Ishmael establishes his authority to write about the skeletons and fossil history of whales by recounting his trip to Tranque and his work as a stonemason and trench-digger. While these credentials are clearly ridiculous—Tranque is fictional, and a trench-digger cannot claim to be an expert on fossils—they point to his growing attention to the task of writing. In Chapter 85, Ishmael refers to the writer as a “profound being” who has little to say to the world but is “forced to stammer out something by way of getting a living.” But in later chapters he seems unsure of his own profundity, focusing instead on experience as the source of narrative. He explains his own choice of tone and diction as expanding to fit his subject—the whale—which is both physically and symbolically enormous.

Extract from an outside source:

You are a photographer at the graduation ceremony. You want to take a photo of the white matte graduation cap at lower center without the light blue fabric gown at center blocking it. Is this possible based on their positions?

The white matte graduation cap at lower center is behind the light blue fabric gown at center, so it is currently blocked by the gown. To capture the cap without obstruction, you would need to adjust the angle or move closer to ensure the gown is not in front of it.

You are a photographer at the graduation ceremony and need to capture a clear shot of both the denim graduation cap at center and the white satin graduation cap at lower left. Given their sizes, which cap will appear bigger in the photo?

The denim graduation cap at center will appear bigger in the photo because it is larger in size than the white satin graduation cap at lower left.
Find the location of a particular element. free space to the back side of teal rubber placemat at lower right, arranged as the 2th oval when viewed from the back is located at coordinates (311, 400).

In Ishmael’s narrative, tattoos combine writing and experience in unexpected ways. The measurements tattooed on his arm make Ishmael’s body a living record of his experience. Moreover, he speaks of his plan to tattoo a much longer document on his body at some point in the future. Tattooing, as mentioned earlier, was seen in the nineteenth century as an irreversible mark of difference, testifying to an individual’s separation from conventional white society. Ishmael’s tattoos serve as a reminder that he has had experiences very different from those of a typical white man. Queequeg’s tattoos also function as a record of experience and knowledge. They depict his culture’s understanding of the universe and truth. Tradition and learning are passed on from person to person, and every person is a book, albeit in not quite so literal a fashion as Queequeg. Having no one from his home to whom he can pass on the knowledge inscribed on his body, Queequeg copies his tattoos onto his coffin, the symbol of his inevitable death. Appropriately, the coffin survives to the end of the novel, enabling the information carved on its lid to survive as well, just as the novel that Ishmael writes will survive his eventual death.

Read more about Queequeg’s coffin as a symbol.

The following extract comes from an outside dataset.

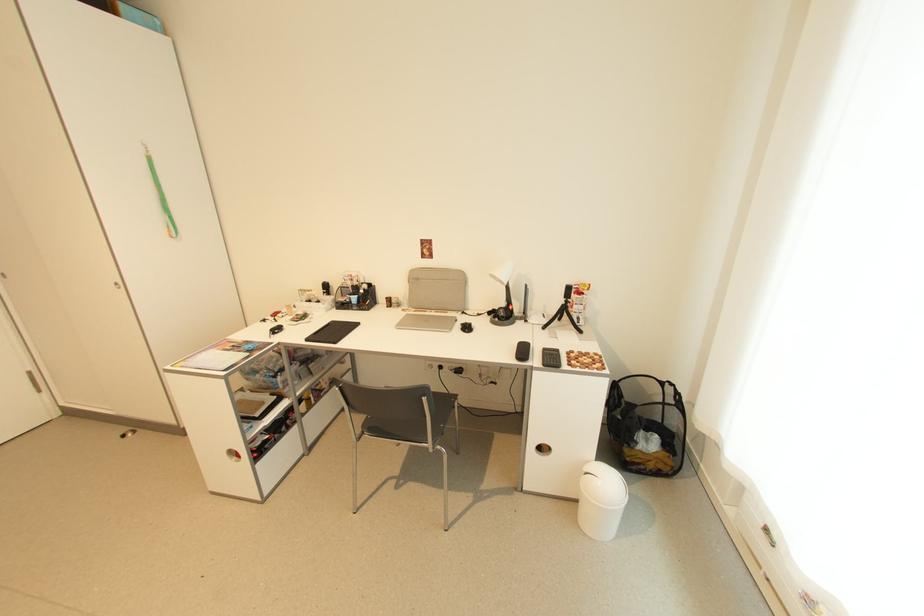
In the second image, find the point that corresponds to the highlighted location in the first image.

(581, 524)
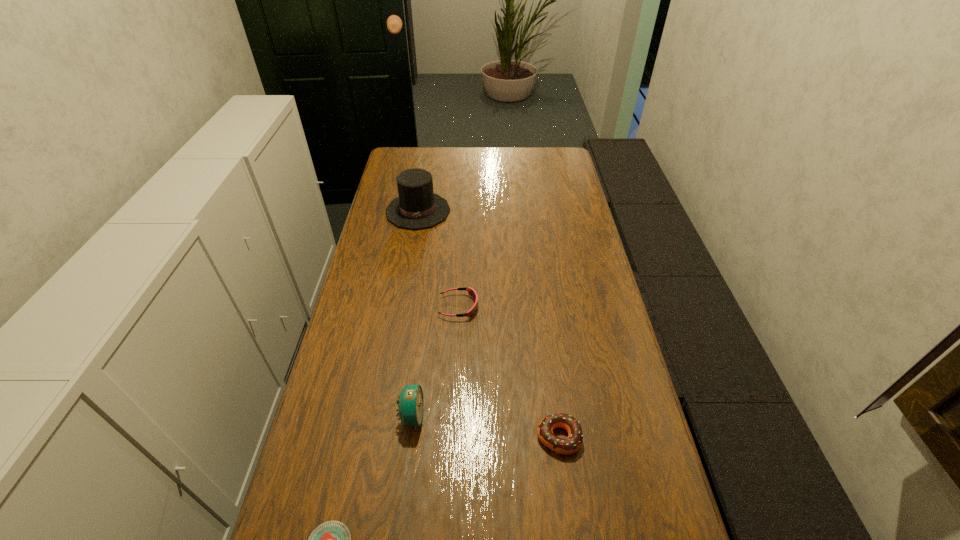
Identify the location of free space that satisfies the following two spatial constraints: 1. on the back side of the rightmost object; 2. on the front-facing side of the fourth shortest object. (556, 416).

In these chapters, scenes of high drama alternate with scenes of tranquility and dreamlike peace. As earlier, some of these chapters are written as if they were scenes from a play. Dialogues, soliloquies, and asides are used with increasing frequency, which reminds the reader that Ahab is concocting his own drama and that the quest for Moby Dick is as artificial as a play. The alternation of dreamy contemplation with dramatic tension reflects the reality of whaling: the excitement of the hunt is tempered by long periods of watching and waiting.